Assess and migrate all legacy Hive, DDL, DML, and queries to equivalent Snowflake workloads
Convert and validate 800+ Hive scripts into Snowflake – Python, Snow blocks, and XML-compatible SQLs
Update column name and alias in the target table with a generic name for easy sorting
Identify and remove duplicate entries
Incorporate data model changes and schema modernization
Provide transparent access to downstream users consuming Snowflake data
Ensure a smooth transition from Hadoop to Snowflake with seamless integration

Highly accurate Snowflake conversion with <10 defects across 800+ Hive scripts

Solution

Impetus partnered with the retailer to ensure seamless, automated migration of 800+ production-grade Hive scripts containing 2500+ DDL and DQL queries to Snowflake.

Assessment

To ensure risk-free accelerated migration, we assessed the entire inventory of legacy workloads to:

Classify infrastructure, data and storage, and memory utilization variance
Identify top workloads by resource consumption, duration of execution, and occurrences during the discovery period
Classify scripts and queries based on the complexity involved at the source to get a detailed understanding before starting the migration
Classify scripts and queries based on the type of changes involved and identify candidates to rehost, refactor, or rewrite

The assessment revealed ~40% simple scripts (which could be migrated with minor changes in column names and syntax), 30% scripts with medium complexity, and 30% highly complex scripts.

Created a custom utility to automatically update 200+ columns with 90% accuracy

Transformation

The team used LeapLogic’s ingestion framework to ingest data from Hive to Snowflake automatically.

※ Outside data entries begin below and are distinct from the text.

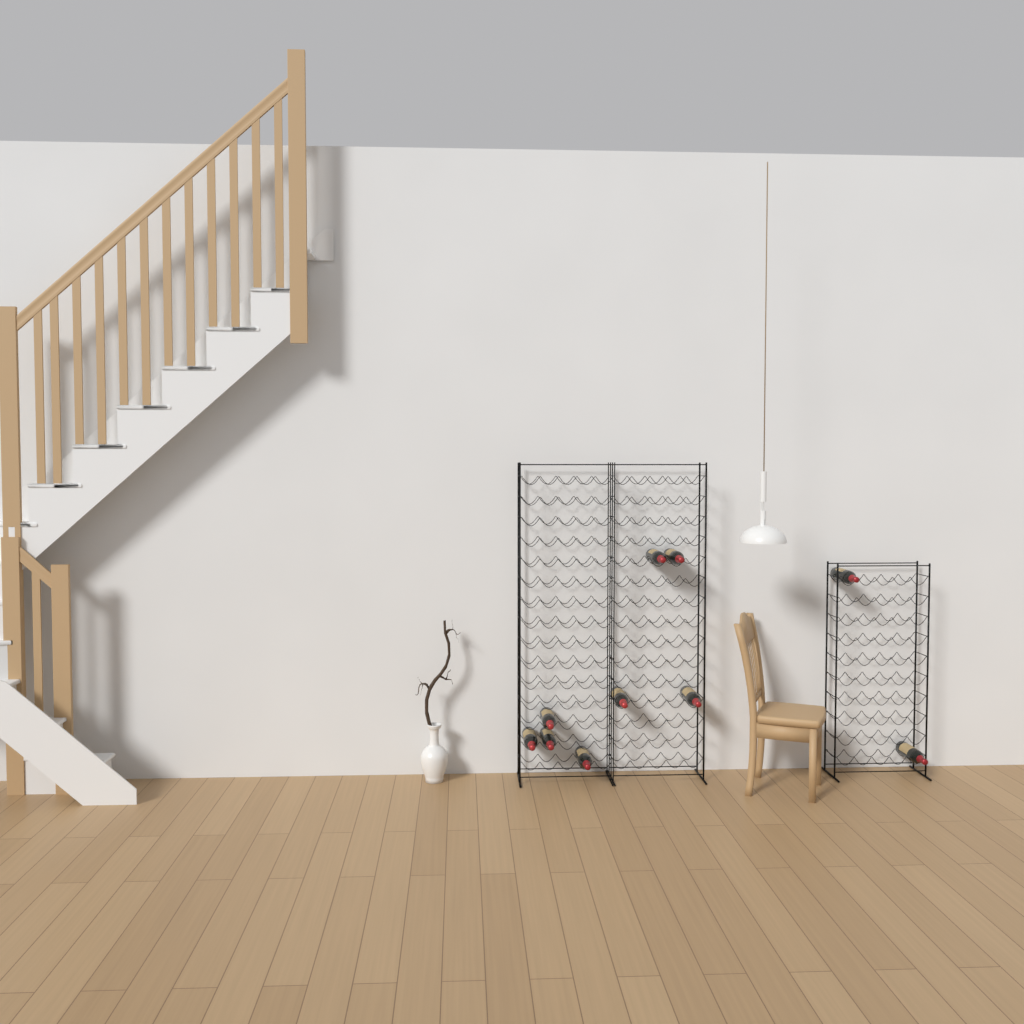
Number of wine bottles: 10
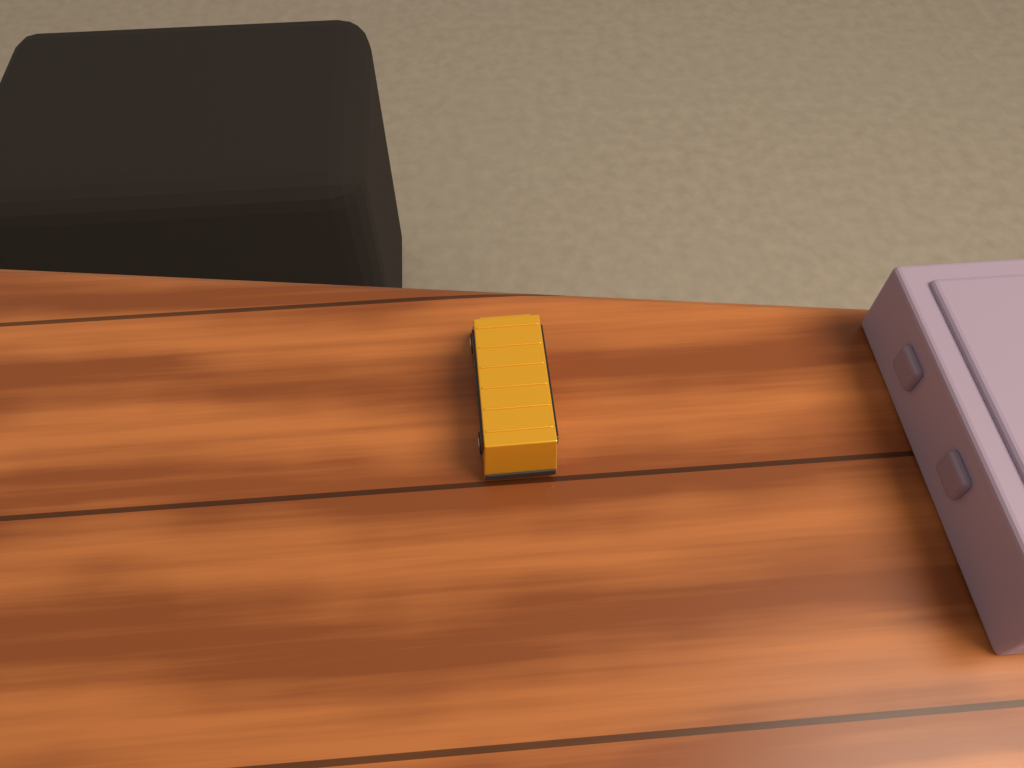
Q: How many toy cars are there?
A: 1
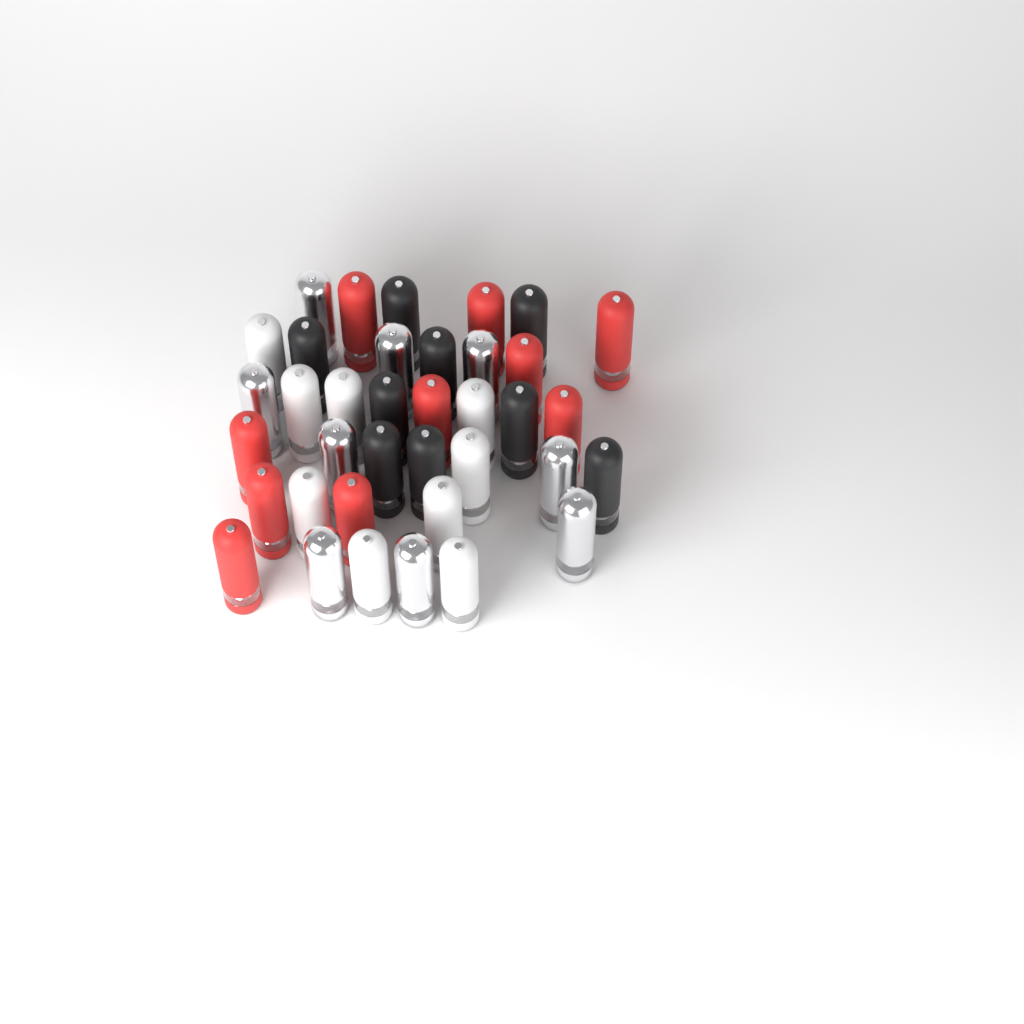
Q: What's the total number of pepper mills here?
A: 37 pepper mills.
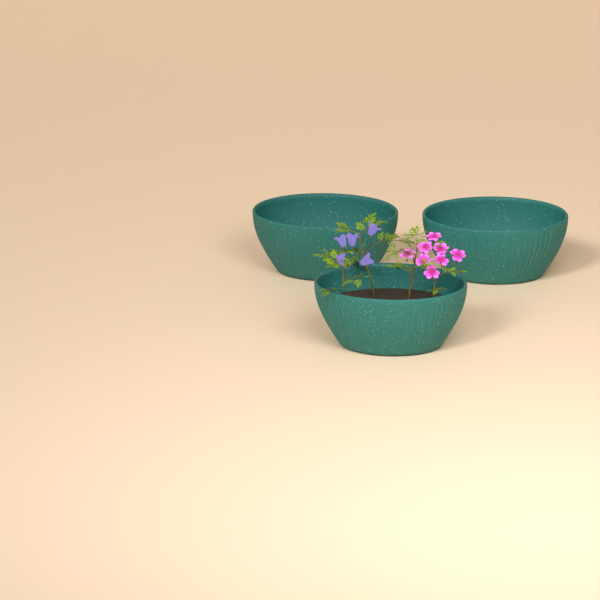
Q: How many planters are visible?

For transformation, we used LeapLogic frameworks like:

Leaplogic conversion engine to auto-convert Hive queries to SnowSQL
Custom XML generation framework to convert SQLs to XMLs
Custom XML execution framework to convert all queries and jobs automatically to XML and execute the converted SnowSQL queries on Snowflake
Custom framework to execute the SQL queries

In addition, we also created and leveraged various utilities to automatically:

Generate XMLs of Hive scripts
Update column names, DDL scripts, alias, and schema names of 200+ columns with 90% accuracy

Validation and consolidation

Next, we consolidated tables from the enterprise data warehouse track and incorporated them in MapR. Then, we used LeapLogic’s validation framework for cell-level validation, saving 75% of manual effort. Finally, we identified the primary keys in case of mismatch (which is challenging, as there are no primary keys in Hive scripts) and addressed them to ensure highly accurate conversion with <10 defects across 800+ scripts.

Impact

The solution provided a significantly automated risk-free Hadoop migration pathway for all legacy dependencies. In addition to Hadoop, Teradata and DataStage, workloads were also consolidated and migrated to Snowflake on Azure using LeapLogic.

The transformation enabled the retailer to retire their Hadoop infrastructure seamlessly and migrate to a highly scalable and performant environment on Snowflake. It also helped them consolidate foundational data and create a unified source of truth with easy access and advanced analytics capabilities.